Reporter: Anna Suci Perwitasari, Margareta Engge Kharismawati | Editor: Anna Suci Perwitasari
JAKARTA. Pemerintah lebih banyak memberikan janji untuk membuat kebijakan peredam gejolak ketimbang membuat kebijakan nyata. Misalnya belum semua janji paket kebijakan di bulan Agustus 2013 lalu diselesaikan, kini sudah menjanjikan keluarnya kebijakan baru pada Oktober 2013 ini.
Pelaksana tugas (Plt) Kepala Badan Kebijakan Fiskal (BKF) Kementerian Keuangan (Kemkeu) Bambang P.S. Brodjonegoro menargetkan kebijakan baru keluar pada bulan Oktober ini. Fokus kebijakan kali ini lebih nyata yakni untuk mengurangi tekanan defisit neraca perdagangan dan defisit neraca transaksi berjalan. "Jadi ada kebijakan agar ekspor lebih besar sedangkan impor akan lebih kami kendalikan," jelasnya, Senin (30/9).
Bambang menyebut, pengendalian impor terutama untuk barang-barang yang sifatnya konsumtif atau bukan merupakan faktor produksi alias input bagi produksi lain. Dengan begitu pengendalian ini tetap bisa menjaga iklim investasi dan sektor manufaktur di Indonesia. "Sehingga impor bisa dikendalikan termasuk impor migas," tambah Bambang.
Sayangnya, Bambang masih enggan memerinci aturan baru sedang disiapkan oleh pemerintah ini. Ia juga enggan menjawab ketika ditanya apakah aturan ini merupakan pengenaan pajak terhadap penjualan barang mewah (PPnBM) produk ponsel pintar (Smartphone). Sekadar catatan selama ini pemerintah telah mewacanakan aturan ini karena menganggap ponsel pintar sebagai produk impor barang konsumtif terbesar di sektor non migas. "Nanti dilihat. Pokoknya mengurangi barang konsumtif," tegasnya.
Bambang juga menyanggah jika keluarnya paket kebijakan baru ini lantaran karena paket kebijakan yang dijanjikan pada Agustus 2013 tidak berjalan mulus.

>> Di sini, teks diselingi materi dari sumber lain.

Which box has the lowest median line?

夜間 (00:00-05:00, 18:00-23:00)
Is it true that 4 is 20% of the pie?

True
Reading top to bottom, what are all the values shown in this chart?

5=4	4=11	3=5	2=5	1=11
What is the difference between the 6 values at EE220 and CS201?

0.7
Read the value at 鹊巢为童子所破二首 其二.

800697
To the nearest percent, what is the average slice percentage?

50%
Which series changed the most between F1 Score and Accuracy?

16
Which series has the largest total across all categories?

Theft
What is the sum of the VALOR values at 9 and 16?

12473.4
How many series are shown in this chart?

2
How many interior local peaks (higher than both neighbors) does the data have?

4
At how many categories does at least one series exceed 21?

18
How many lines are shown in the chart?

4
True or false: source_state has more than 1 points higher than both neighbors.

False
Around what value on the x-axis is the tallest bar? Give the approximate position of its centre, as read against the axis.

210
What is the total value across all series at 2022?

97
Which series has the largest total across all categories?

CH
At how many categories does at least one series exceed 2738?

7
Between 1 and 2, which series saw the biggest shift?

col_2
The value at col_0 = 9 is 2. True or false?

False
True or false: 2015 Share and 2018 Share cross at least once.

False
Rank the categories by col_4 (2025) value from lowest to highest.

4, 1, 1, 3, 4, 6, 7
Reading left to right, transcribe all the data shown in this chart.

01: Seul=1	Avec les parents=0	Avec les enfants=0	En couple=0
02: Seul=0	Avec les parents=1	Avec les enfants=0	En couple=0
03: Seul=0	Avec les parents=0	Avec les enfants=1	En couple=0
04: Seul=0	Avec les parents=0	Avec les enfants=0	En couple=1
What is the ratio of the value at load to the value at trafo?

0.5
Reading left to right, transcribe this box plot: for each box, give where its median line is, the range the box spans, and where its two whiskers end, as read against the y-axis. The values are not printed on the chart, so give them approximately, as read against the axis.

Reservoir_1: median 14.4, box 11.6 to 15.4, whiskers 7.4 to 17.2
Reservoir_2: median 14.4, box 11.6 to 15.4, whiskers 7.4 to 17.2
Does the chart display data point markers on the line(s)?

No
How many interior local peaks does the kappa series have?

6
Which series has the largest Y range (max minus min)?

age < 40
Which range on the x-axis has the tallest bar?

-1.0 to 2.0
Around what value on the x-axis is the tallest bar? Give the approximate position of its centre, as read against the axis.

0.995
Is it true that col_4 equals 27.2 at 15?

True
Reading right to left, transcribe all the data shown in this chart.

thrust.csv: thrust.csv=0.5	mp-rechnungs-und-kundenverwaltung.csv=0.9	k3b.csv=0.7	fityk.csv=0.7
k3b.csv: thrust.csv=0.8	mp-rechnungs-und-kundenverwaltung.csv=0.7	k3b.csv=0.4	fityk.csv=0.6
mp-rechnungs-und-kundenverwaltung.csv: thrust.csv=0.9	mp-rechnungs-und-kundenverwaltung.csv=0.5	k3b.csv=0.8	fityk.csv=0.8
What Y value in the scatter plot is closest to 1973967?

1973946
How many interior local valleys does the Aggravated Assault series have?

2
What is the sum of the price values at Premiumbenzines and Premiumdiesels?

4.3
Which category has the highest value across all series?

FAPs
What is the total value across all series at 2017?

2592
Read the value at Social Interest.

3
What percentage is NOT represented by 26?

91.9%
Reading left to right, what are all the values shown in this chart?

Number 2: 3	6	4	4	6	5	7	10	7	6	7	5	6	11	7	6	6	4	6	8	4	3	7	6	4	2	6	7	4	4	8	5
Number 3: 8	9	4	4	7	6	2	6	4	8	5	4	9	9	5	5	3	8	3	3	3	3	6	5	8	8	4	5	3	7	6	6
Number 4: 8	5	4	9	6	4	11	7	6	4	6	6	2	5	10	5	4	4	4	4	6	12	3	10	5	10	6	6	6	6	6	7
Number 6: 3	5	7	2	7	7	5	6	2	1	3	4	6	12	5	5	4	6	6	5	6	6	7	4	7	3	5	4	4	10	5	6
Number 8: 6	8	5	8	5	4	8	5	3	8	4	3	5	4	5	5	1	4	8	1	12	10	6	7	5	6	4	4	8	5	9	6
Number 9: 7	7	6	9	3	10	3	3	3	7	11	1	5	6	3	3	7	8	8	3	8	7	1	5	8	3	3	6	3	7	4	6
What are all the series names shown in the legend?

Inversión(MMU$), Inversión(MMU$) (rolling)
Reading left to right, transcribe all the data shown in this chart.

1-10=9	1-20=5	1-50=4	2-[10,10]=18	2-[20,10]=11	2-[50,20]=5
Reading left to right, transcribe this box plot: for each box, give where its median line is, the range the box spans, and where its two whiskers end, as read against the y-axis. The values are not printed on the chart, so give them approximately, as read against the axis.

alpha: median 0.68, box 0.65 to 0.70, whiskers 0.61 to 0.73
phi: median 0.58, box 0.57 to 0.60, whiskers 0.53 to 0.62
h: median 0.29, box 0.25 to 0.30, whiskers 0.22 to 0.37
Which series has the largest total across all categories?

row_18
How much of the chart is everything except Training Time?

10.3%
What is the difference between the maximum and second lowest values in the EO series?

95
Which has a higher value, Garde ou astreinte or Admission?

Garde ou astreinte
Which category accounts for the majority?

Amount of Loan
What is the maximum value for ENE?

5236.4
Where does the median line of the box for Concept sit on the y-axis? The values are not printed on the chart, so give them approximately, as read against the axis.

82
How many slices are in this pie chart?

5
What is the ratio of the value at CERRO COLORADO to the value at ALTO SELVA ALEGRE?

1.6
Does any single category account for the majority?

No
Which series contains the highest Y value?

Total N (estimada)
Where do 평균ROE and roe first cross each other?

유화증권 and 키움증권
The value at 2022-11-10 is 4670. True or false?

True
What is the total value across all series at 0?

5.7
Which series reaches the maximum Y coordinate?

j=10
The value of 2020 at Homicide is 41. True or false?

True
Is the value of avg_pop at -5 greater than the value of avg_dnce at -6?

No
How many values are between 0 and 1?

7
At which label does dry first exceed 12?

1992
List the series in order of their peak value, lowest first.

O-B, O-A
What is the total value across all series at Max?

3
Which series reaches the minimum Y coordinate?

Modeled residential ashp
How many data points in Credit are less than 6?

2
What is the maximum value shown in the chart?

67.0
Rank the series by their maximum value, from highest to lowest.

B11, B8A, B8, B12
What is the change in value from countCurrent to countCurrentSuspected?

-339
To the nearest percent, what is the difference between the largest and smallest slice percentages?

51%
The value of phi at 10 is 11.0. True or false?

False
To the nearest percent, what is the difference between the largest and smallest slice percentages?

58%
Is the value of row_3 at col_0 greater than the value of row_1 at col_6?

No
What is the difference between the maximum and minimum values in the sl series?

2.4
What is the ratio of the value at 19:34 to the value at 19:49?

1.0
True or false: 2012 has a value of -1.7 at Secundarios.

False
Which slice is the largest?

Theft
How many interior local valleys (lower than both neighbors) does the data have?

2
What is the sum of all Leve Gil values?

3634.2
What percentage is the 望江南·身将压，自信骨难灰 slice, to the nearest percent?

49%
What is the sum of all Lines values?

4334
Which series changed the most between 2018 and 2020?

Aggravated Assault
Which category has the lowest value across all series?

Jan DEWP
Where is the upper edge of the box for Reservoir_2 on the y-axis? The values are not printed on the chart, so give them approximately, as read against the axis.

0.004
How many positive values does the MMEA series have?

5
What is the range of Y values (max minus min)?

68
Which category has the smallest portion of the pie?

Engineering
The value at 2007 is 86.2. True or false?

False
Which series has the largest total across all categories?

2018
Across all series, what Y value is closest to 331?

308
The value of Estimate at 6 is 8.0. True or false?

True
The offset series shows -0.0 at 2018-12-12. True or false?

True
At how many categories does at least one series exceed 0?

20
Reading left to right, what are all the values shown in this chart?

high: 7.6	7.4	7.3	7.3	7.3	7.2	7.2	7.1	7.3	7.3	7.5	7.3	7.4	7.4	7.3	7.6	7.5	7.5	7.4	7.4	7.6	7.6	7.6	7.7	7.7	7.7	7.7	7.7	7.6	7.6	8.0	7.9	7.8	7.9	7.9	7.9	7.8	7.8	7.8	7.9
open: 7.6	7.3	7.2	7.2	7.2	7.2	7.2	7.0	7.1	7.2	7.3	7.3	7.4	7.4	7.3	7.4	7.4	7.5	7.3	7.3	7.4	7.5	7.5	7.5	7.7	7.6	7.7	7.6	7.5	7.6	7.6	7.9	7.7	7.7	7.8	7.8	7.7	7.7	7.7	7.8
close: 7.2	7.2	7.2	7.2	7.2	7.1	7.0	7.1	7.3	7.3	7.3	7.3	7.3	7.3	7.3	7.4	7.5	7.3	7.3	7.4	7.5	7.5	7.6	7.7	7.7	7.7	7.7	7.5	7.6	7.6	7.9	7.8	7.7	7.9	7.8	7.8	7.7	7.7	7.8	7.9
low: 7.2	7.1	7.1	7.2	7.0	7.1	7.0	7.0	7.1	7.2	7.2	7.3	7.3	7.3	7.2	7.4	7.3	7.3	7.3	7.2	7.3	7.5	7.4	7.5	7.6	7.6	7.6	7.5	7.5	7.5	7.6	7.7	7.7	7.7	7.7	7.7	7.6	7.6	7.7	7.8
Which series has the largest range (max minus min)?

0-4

Ia mengklaim empat paket kebijakan sebelumnya merupakan respon awal pemerintah terhadap rencana tapering off atau penghentian stimulus quantitative easing oleh Bank Sentral Amerika Serikat.
Pemerintah menegaskan, ke depan tetap akan fokus meneruskan kebijakan reformasi struktural mulai mengatasi permasalah defisit neraca transaksi berjalan dan neraca perdagangan yang sudah berlangsung sejak triwulan II 2011 silam. Pemerintah menegaskan, paket kebijakan kali ini dikeluarkan bersifat jangka panjang dan menengah, sehingga manfaatnya tak terasa dalam jangka pendek.
Menanggapi ini, Kepala ekonom Bank Central Asia (BCA) David Sumual menilai, makin banyaknya paket kebijakan yang dikeluarkan pemerintah, malah berdampak negatif. Ia khawatir justru memperpanjang birokrasi dan membuat defisit transaksi berjalan makin membengkak.
Ia menyarankan sebaiknya kebijakan berbentuk insentif bagi eksportir atau barang-barang yang bisa diproduksi di dalam negeri sebagai penganti impor. "Untuk mengurangi impor BBM, berikan insentif bagi transportasi masal. Bukan malah mengeluarkan mobil murah," tandasnya.
Kepala Ekonom BII Juniman juga menilai banyak janji yang belum dipenuhi. Misalnya revisi Daftar Negatif Investasi (DNI) dan kenaikan PPnBM beberapa produk dari 75% menjadi 125%-150% "Kalau kebijakan tidak menyentuh akar masalahnya, akan jadi bumerang bagi pemerintah," jelas Juniman.